### LISTED ENTRIES
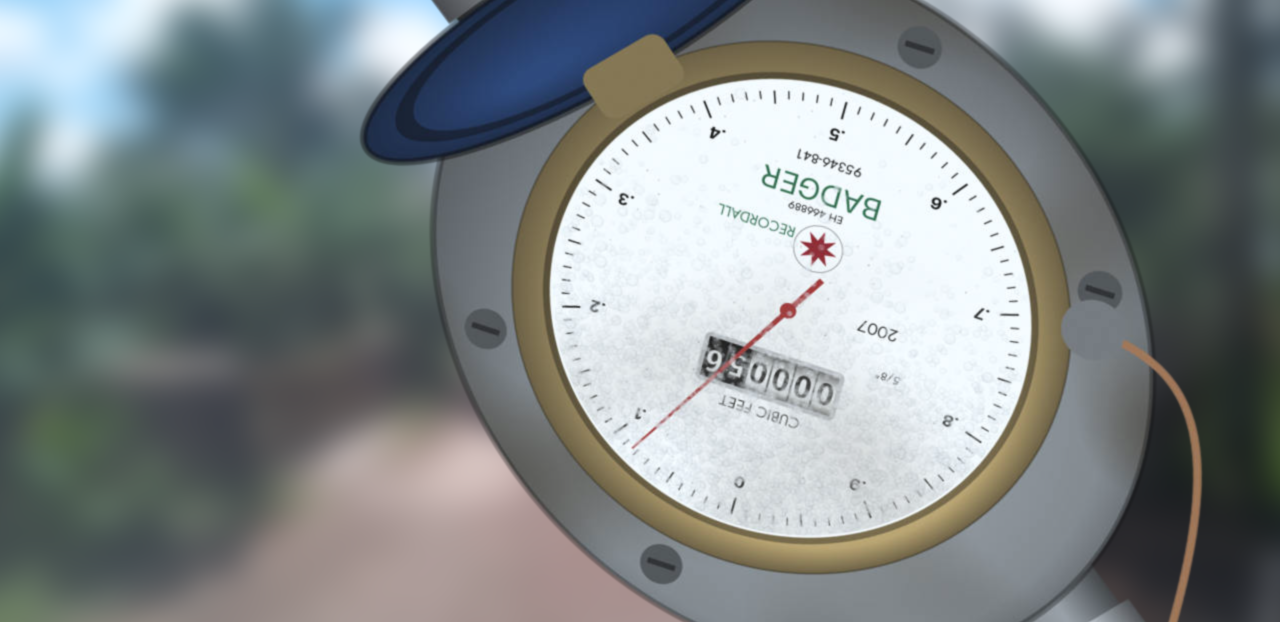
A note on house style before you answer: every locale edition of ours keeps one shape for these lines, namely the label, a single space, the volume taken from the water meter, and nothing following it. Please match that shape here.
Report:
* * *
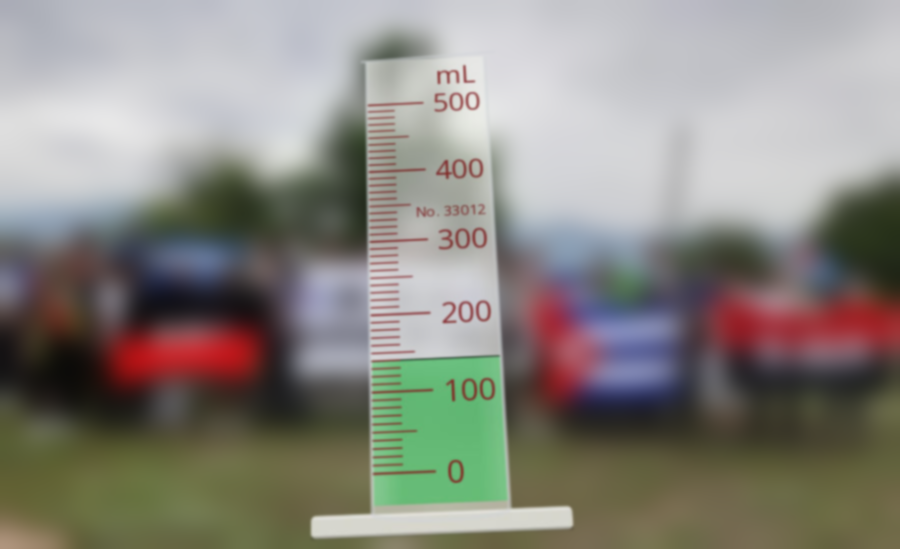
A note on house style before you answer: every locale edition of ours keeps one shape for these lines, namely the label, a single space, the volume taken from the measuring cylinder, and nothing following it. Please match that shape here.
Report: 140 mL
--
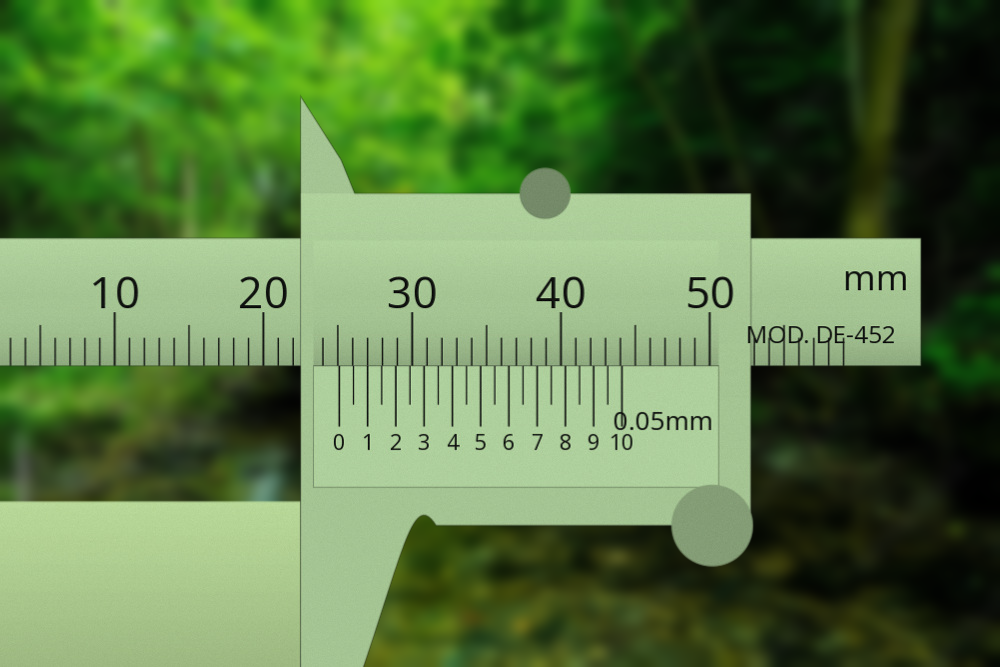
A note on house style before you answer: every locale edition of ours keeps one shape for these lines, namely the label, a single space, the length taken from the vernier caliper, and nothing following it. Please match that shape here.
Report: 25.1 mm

### PROBLEM DESCRIPTION
Return, without any changes, the entries between the line containing "space, the length" and the line containing "Report: 25.1 mm", inclusive.

### RESPONSE TO THE TASK
A note on house style before you answer: every locale edition of ours keeps one shape for these lines, namely the label, a single space, the length taken from the vernier caliper, and nothing following it. Please match that shape here.
Report: 25.1 mm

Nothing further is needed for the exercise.